Identify each row below containing the string "Policy" and copy those rows in full. Case counts.

** Opening DATA block **

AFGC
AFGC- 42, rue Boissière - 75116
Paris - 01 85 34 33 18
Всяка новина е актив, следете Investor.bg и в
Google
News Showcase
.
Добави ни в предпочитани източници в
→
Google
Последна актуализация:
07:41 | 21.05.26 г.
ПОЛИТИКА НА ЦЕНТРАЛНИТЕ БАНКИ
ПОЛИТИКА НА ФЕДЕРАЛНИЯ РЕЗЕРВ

** Closing DATA block **
** Opening DATA block **

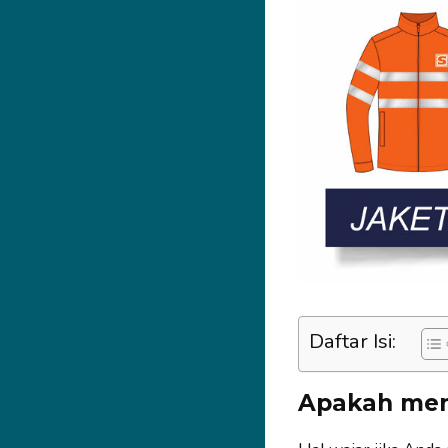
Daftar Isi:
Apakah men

** Closing DATA block **
** Opening DATA block **

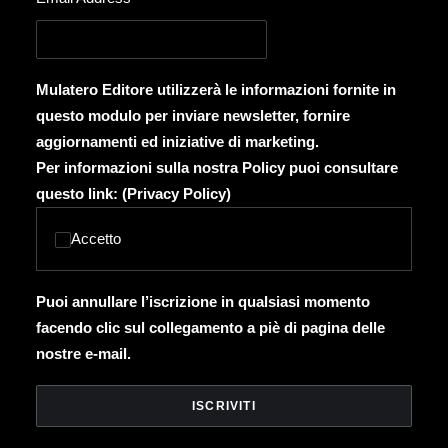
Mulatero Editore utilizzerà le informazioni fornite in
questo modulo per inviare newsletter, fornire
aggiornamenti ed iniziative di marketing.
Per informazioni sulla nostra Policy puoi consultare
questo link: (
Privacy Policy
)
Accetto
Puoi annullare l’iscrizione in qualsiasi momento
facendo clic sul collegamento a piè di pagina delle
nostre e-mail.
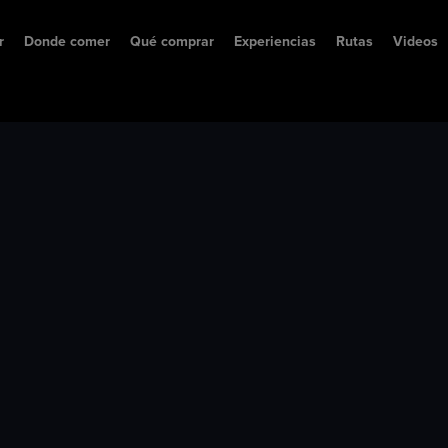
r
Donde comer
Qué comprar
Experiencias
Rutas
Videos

** Closing DATA block **

EXPECTED ANSWER
Per informazioni sulla nostra Policy puoi consultare
Privacy Policy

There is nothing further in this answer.